Frequently asked questions

On what grounds can the Central Government withdraw recognition under Section 5?

Under Section 5(1) the Central Government may withdraw recognition if it is of opinion that withdrawal is warranted “in the interest of the trade or in the public interest.” The two grounds are disjunctive — either suffices. The power turns on the Government’s bona fide opinion formed on relevant material, and is reviewable if reached on irrelevant considerations, without application of mind, or in bad faith.

Is a hearing mandatory before recognition is withdrawn?

Yes, under Section 5(1). The Government must serve a written notice on the governing body stating the reasons and must give an opportunity to be heard before withdrawing recognition by notification in the Official Gazette. This codifies audi alteram partem; A.K. Kraipak v. Union of India, AIR 1970 SC 150, and Maneka Gandhi v. Union of India, AIR 1978 SC 597, confirm that natural justice attaches to such administrative action. A withdrawal without a genuine hearing is liable to be quashed as ultra vires the section.

What is the difference between Section 5(1) and Section 5(2)?

Section 5(1) is a discretionary power: the Central Government withdraws recognition on a public-interest opinion, after notice and hearing. Section 5(2), inserted by the Securities Laws (Amendment) Act, 2004, is automatic: where an exchange fails to corporatise or demutualise, fails to submit a scheme under Section 4B, or its scheme is rejected by SEBI under Section 4B(5), recognition “shall stand withdrawn” by force of statute and the Government’s notification is merely declaratory.

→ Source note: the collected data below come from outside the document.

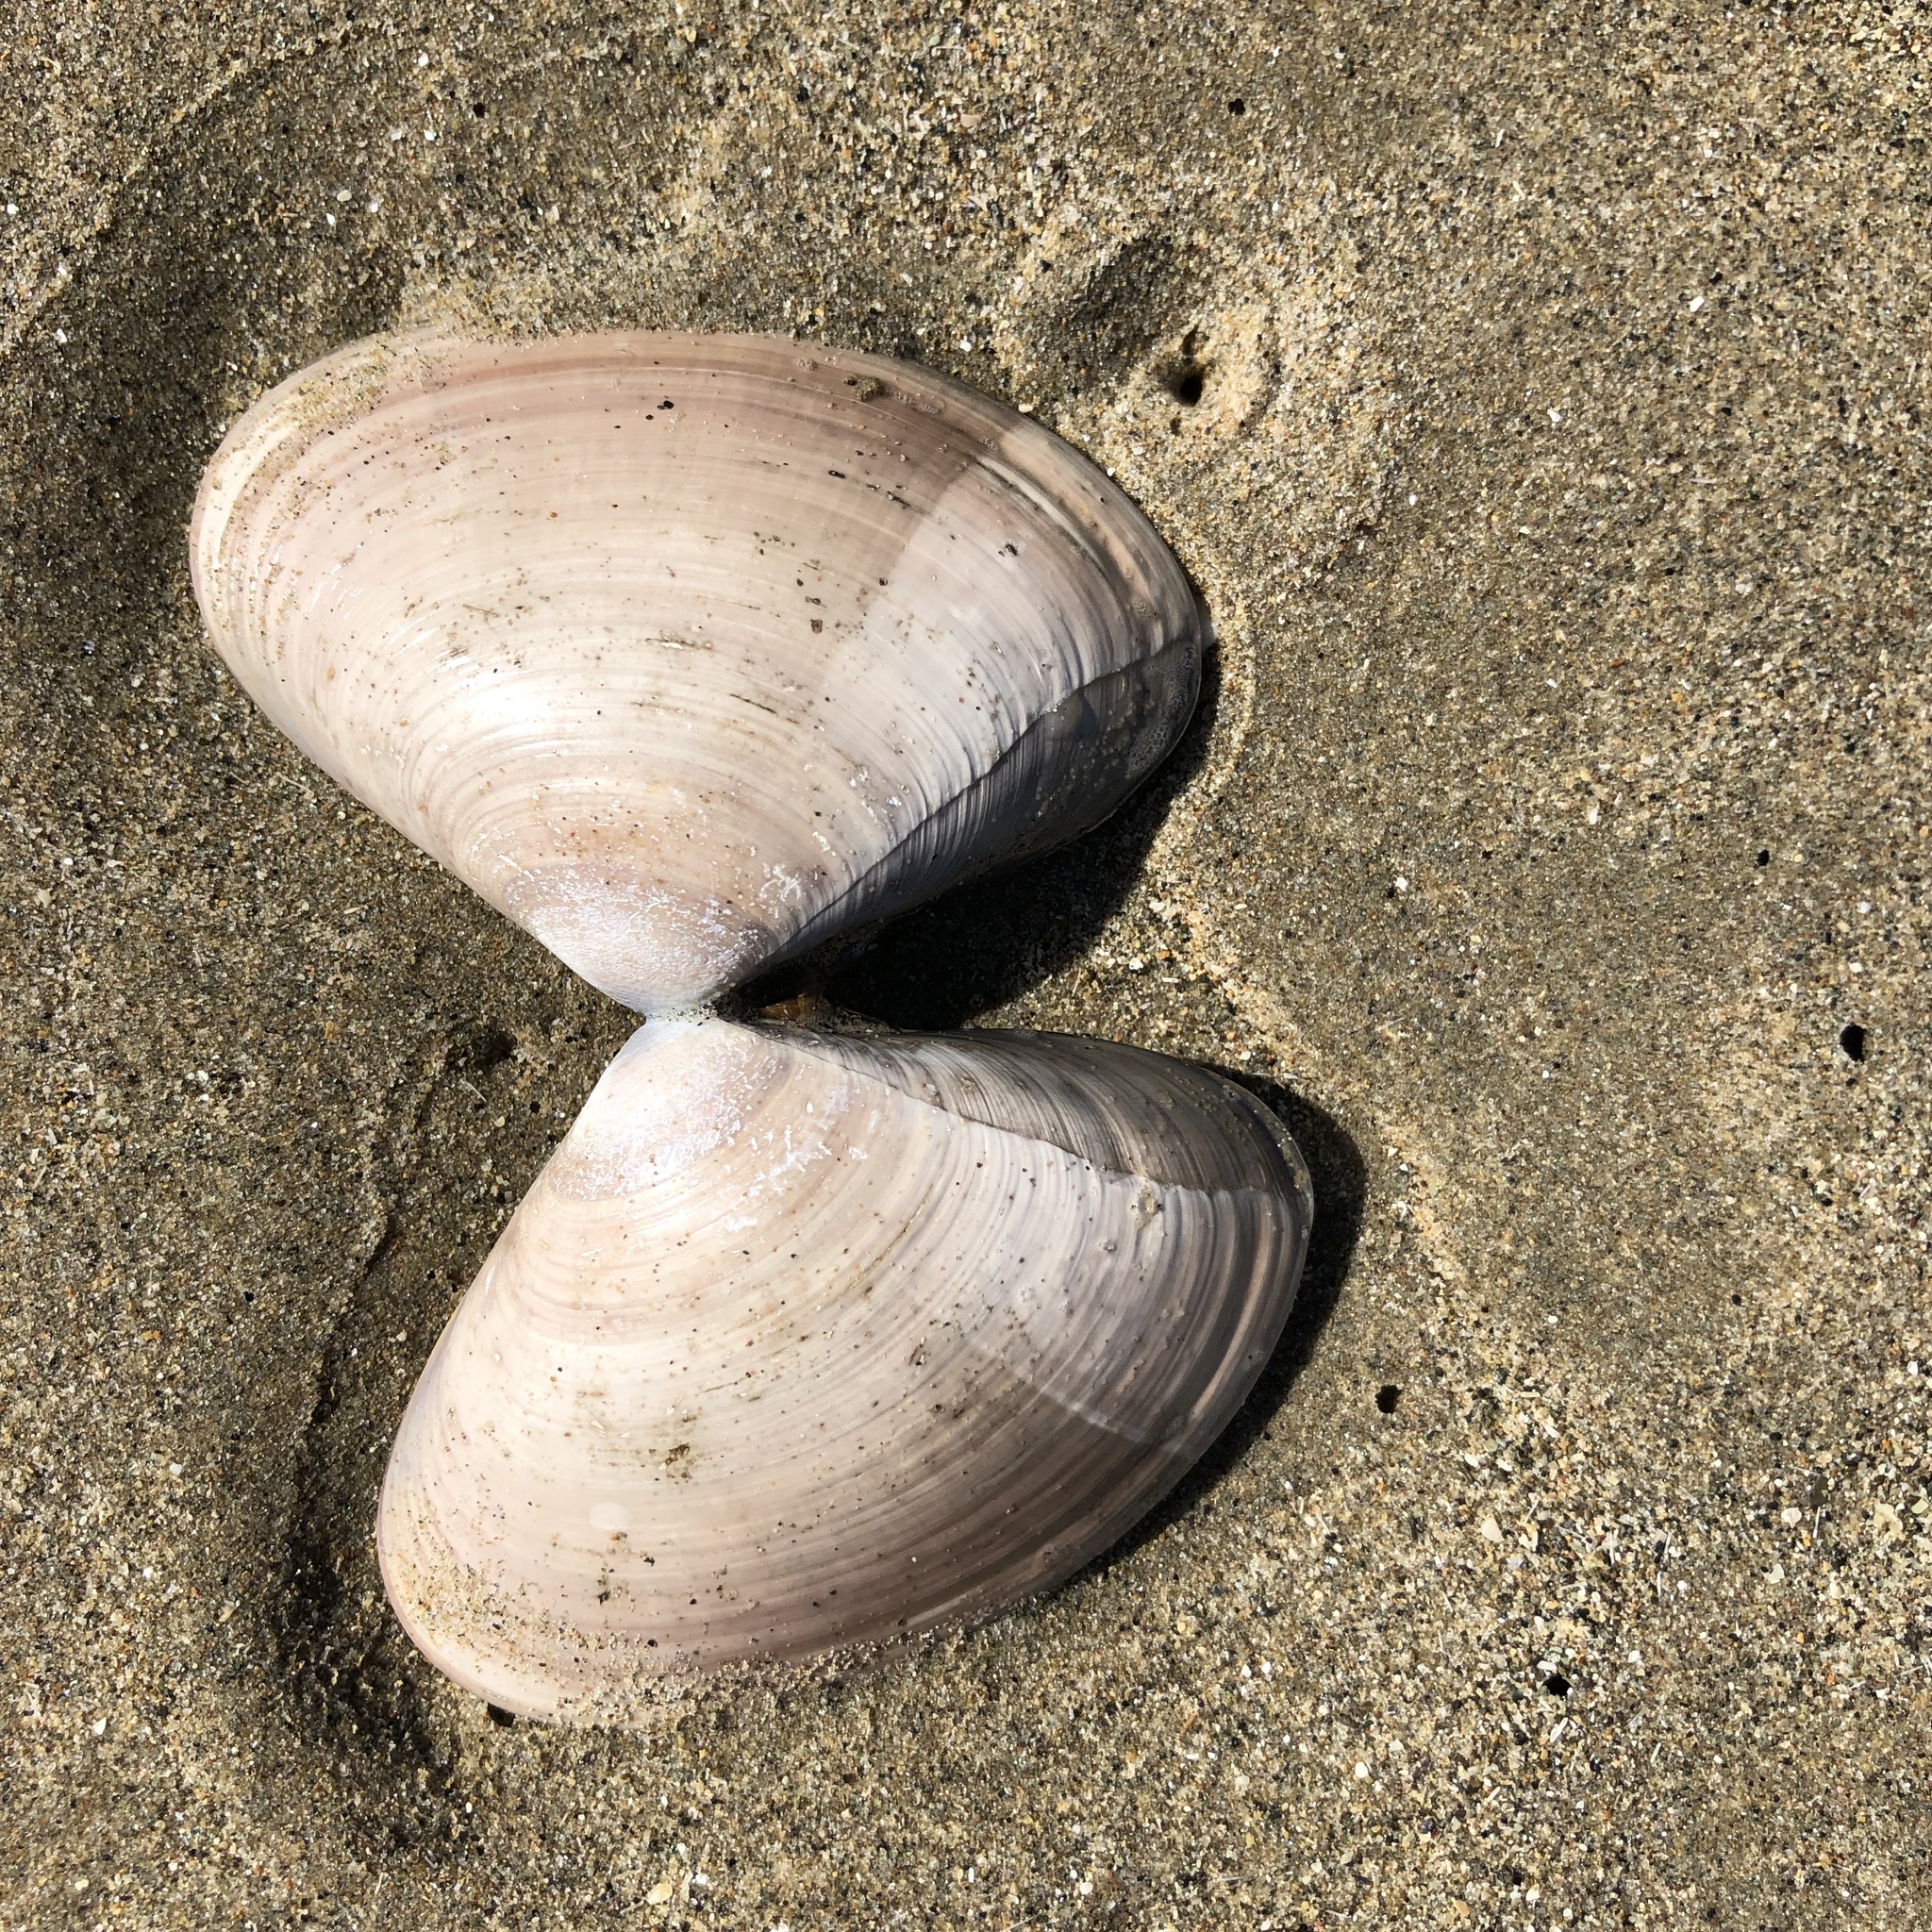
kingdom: Animalia
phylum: Mollusca
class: Bivalvia
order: Venerida
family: Veneridae
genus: Tivela
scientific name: Tivela stultorum
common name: Pismo clam
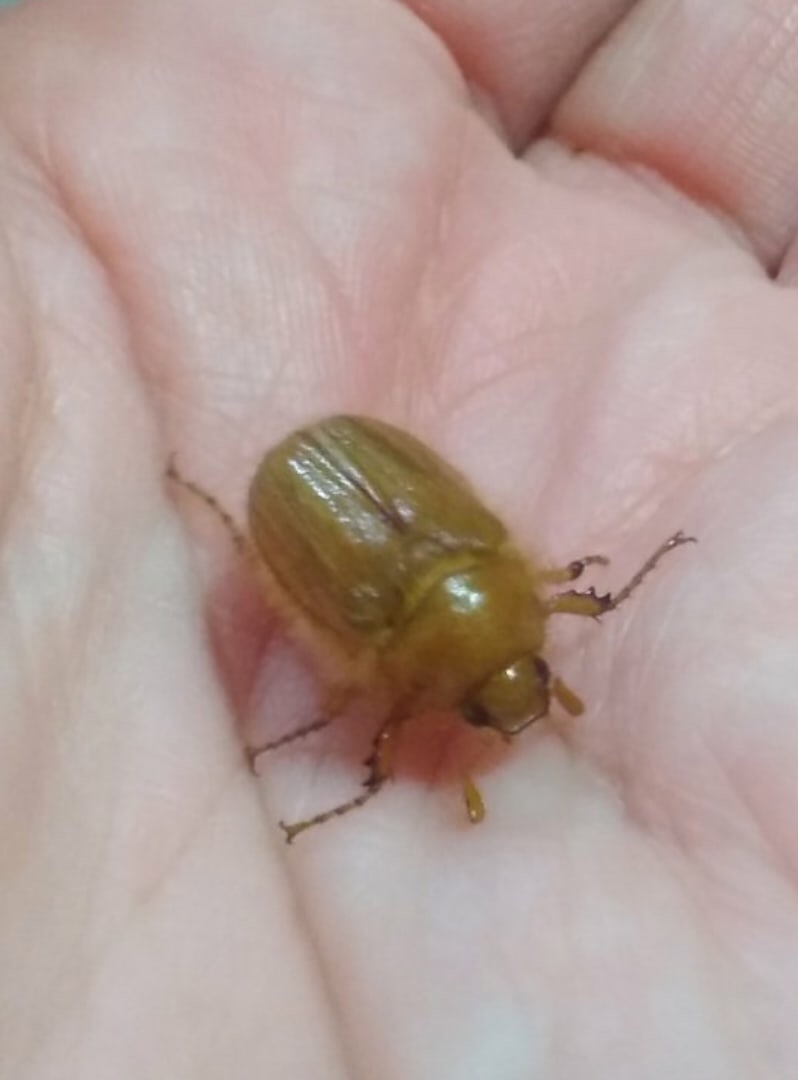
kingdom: Animalia
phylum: Arthropoda
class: Insecta
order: Coleoptera
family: Scarabaeidae
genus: Amphimallon
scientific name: Amphimallon volgense
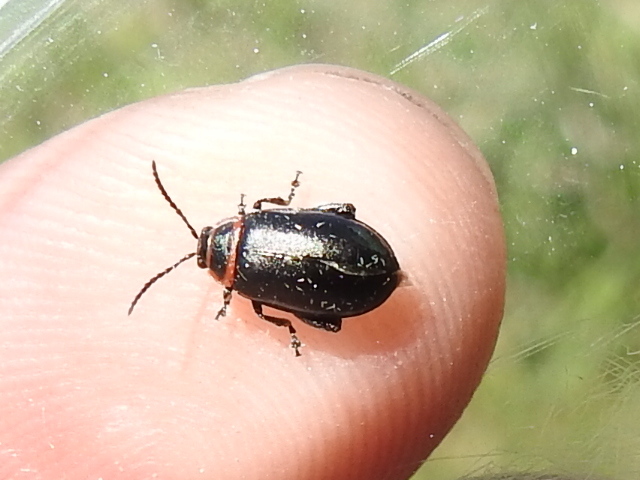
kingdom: Animalia
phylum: Arthropoda
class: Insecta
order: Coleoptera
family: Chrysomelidae
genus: Kuschelina
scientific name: Kuschelina vians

Does withdrawal of recognition invalidate existing contracts?

No. The proviso to Section 5(1) expressly states that no withdrawal shall affect the validity of any contract entered into before the date of the notification. The Central Government may, after consultation with the stock exchange, make provision in the withdrawal notification or a later notification for the due performance of contracts outstanding on that date. The withdrawal operates prospectively on the institution, not retrospectively on private bargains.

Can a stock exchange challenge a withdrawal of recognition in court?

Yes. A Section 5 withdrawal is government action amenable to judicial review under Article 226 (and Article 32 where a fundamental right is engaged) on grounds of illegality, irrationality, procedural impropriety and mala fides. Because Section 5(1) statutorily mandates notice and hearing, a breach renders the order void. Under Mohinder Singh Gill v. Chief Election Commissioner, AIR 1978 SC 851, the order must stand on the reasons disclosed and cannot be propped up by later affidavits.

How does withdrawal under Section 5 differ from suspension under Section 12?

Withdrawal under Section 5 is permanent and status-destroying, and always requires a prior hearing of the governing body. Suspension under the power to suspend business in Section 12 is temporary and emergency-oriented — the Government may suspend business for up to seven days at a time, a prior hearing being required only for extension. Urgency justifies the lighter procedure for suspension; the irreversible severity of withdrawal justifies the mandatory hearing under Section 5.